╭──

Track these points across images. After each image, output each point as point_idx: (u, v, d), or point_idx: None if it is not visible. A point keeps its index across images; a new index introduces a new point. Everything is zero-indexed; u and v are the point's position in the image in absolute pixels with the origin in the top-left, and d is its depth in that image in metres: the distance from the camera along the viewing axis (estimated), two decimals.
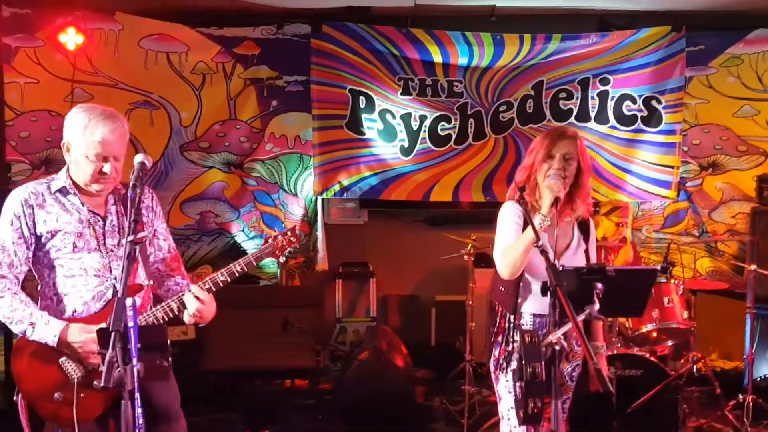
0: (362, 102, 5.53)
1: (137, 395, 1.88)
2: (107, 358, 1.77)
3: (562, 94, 5.62)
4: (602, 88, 5.58)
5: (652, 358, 3.85)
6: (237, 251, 5.44)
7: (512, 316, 2.74)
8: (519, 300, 2.73)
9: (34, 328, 2.40)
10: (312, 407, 4.48)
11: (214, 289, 2.51)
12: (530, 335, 1.89)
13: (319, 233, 5.60)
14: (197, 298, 2.45)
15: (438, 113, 5.58)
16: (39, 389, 2.40)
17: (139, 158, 2.36)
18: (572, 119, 5.61)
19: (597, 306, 2.16)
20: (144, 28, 5.03)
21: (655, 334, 4.16)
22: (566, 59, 5.56)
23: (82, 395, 2.34)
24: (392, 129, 5.59)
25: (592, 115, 5.60)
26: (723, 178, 5.62)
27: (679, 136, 5.53)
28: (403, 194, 5.66)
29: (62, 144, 2.51)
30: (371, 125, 5.57)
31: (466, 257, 4.81)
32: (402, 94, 5.54)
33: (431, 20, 5.64)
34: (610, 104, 5.57)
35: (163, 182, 5.25)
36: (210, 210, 5.42)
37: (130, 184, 2.30)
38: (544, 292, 2.18)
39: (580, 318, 2.11)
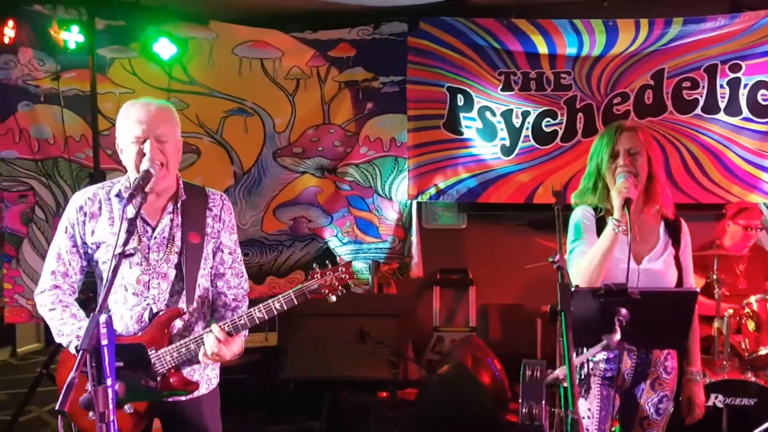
0: (460, 100, 5.24)
1: (108, 419, 1.77)
2: (68, 380, 1.67)
3: (686, 83, 5.00)
4: (732, 75, 4.90)
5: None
6: (330, 256, 5.31)
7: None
8: None
9: (79, 340, 2.26)
10: (392, 420, 4.29)
11: (233, 333, 2.27)
12: (532, 368, 1.59)
13: (414, 238, 5.38)
14: (218, 339, 2.25)
15: (542, 108, 5.17)
16: (76, 406, 2.38)
17: (144, 165, 2.21)
18: (698, 110, 4.99)
19: (617, 336, 1.80)
20: (238, 35, 5.03)
21: None
22: (690, 45, 4.95)
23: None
24: (492, 127, 5.25)
25: (722, 105, 4.95)
26: None
27: None
28: (504, 196, 5.30)
29: (116, 146, 2.36)
30: (470, 124, 5.27)
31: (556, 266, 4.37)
32: (503, 89, 5.19)
33: (537, 9, 5.27)
34: (743, 93, 4.88)
35: (256, 189, 5.22)
36: (303, 215, 5.35)
37: (127, 193, 2.15)
38: (552, 318, 1.86)
39: (591, 352, 1.76)
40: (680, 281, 2.50)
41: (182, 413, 2.39)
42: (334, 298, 2.30)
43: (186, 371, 2.38)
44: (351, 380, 4.16)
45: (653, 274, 2.42)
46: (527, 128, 5.21)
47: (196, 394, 2.42)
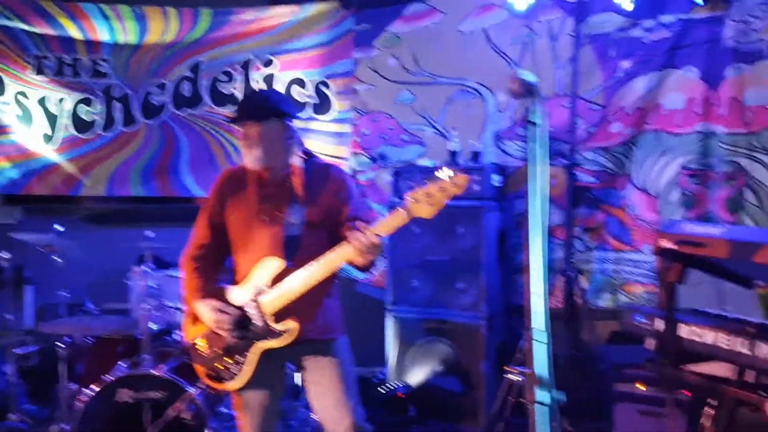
0: None
1: None
2: None
3: (223, 77, 4.99)
4: (267, 71, 4.95)
5: (170, 375, 3.19)
6: None
7: None
8: None
9: None
10: None
11: None
12: None
13: None
14: None
15: (80, 96, 4.92)
16: None
17: None
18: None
19: None
20: None
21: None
22: (226, 38, 4.97)
23: None
24: (29, 113, 4.91)
25: None
26: None
27: (348, 125, 4.93)
28: (48, 188, 4.99)
29: None
30: (6, 109, 4.89)
31: None
32: (37, 73, 4.87)
33: None
34: (279, 89, 4.93)
35: None
36: None
37: None
38: None
39: None
40: None
41: None
42: None
43: None
44: None
45: None
46: (66, 116, 4.94)
47: None
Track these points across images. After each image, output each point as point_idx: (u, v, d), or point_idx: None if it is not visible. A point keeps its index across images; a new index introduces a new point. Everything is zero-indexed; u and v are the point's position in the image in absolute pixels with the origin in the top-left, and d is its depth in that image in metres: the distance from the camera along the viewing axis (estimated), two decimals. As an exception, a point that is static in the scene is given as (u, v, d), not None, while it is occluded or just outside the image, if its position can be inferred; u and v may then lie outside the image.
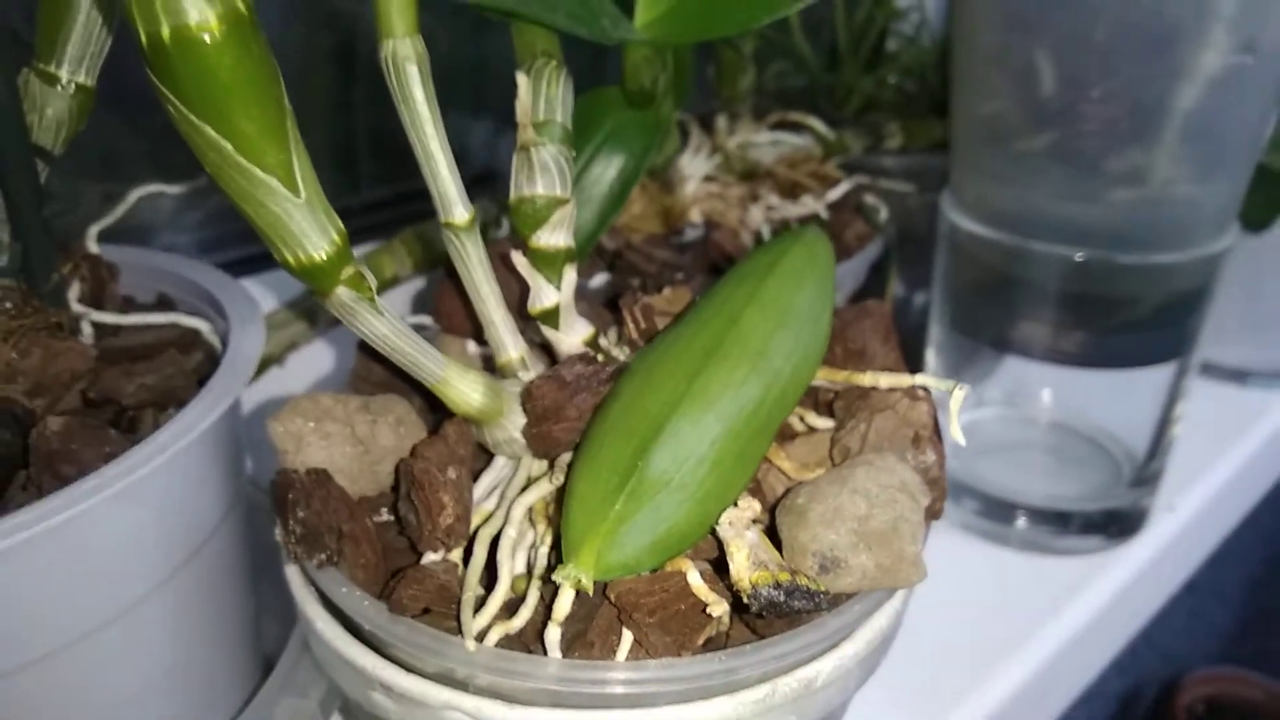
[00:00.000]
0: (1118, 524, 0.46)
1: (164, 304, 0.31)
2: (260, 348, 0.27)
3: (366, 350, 0.29)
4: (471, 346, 0.30)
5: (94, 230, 0.32)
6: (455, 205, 0.24)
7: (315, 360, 0.43)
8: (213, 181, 0.20)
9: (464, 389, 0.23)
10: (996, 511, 0.46)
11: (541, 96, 0.24)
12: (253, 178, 0.20)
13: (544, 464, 0.24)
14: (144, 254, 0.33)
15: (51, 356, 0.26)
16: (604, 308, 0.32)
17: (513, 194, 0.24)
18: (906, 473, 0.23)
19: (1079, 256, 0.39)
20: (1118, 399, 0.46)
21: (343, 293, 0.21)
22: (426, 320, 0.32)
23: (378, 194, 0.55)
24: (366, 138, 0.55)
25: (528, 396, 0.23)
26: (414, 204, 0.54)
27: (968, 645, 0.41)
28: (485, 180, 0.59)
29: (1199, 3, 0.34)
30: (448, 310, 0.30)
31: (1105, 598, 0.44)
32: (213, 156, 0.20)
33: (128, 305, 0.31)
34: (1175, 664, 1.04)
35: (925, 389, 0.25)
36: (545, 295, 0.25)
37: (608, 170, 0.32)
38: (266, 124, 0.19)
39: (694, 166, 0.44)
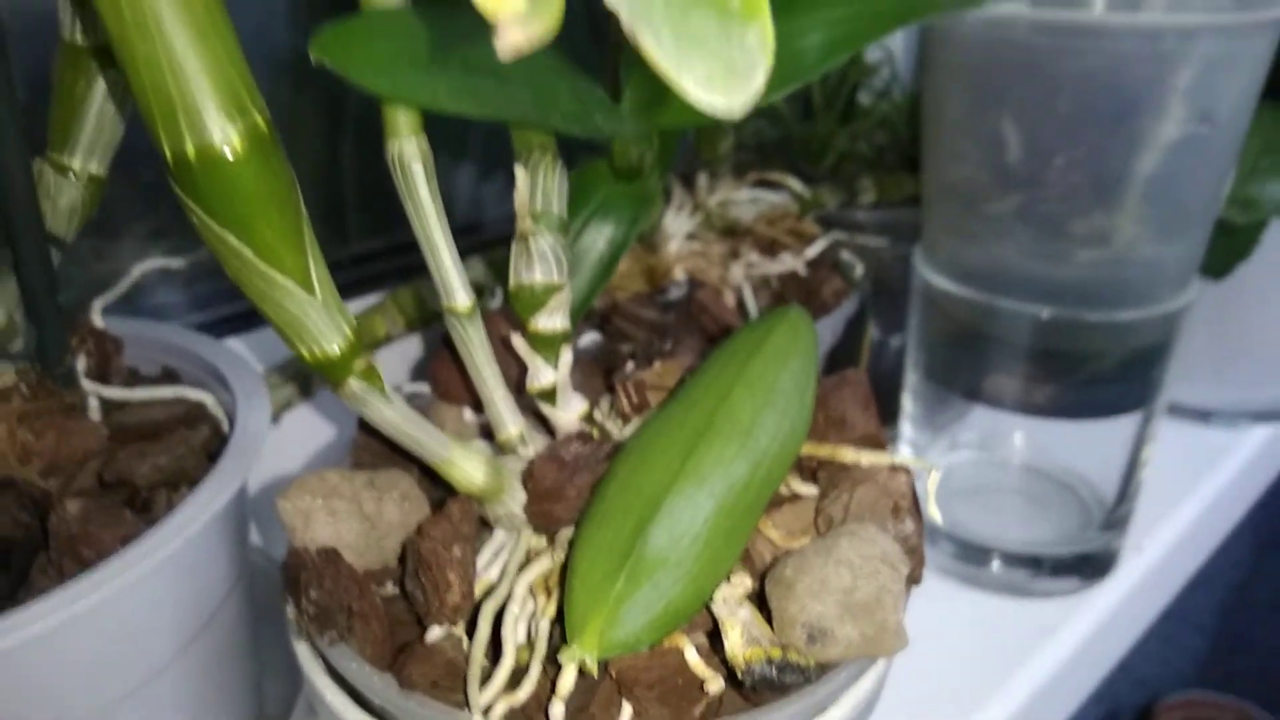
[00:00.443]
0: (1090, 566, 0.47)
1: (169, 376, 0.32)
2: (267, 425, 0.28)
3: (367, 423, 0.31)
4: (468, 415, 0.31)
5: (98, 305, 0.33)
6: (458, 292, 0.25)
7: (309, 420, 0.44)
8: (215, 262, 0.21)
9: (468, 469, 0.24)
10: (972, 555, 0.48)
11: (539, 189, 0.25)
12: (272, 281, 0.21)
13: (542, 536, 0.26)
14: (146, 326, 0.34)
15: (65, 437, 0.27)
16: (594, 367, 0.33)
17: (512, 281, 0.25)
18: (888, 543, 0.24)
19: (1046, 314, 0.41)
20: (1087, 444, 0.48)
21: (355, 384, 0.22)
22: (423, 388, 0.33)
23: (367, 247, 0.56)
24: (355, 190, 0.56)
25: (529, 477, 0.24)
26: (403, 257, 0.55)
27: (946, 688, 0.42)
28: (470, 231, 0.60)
29: (1157, 77, 0.36)
30: (444, 380, 0.31)
31: (1079, 638, 0.46)
32: (234, 262, 0.21)
33: (133, 379, 0.32)
34: (1150, 689, 1.05)
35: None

╰──

[WORK TASK]
In these records, tally the lines that contain the string "viewing", and give only the result.

[YOUR SOLUTION]
2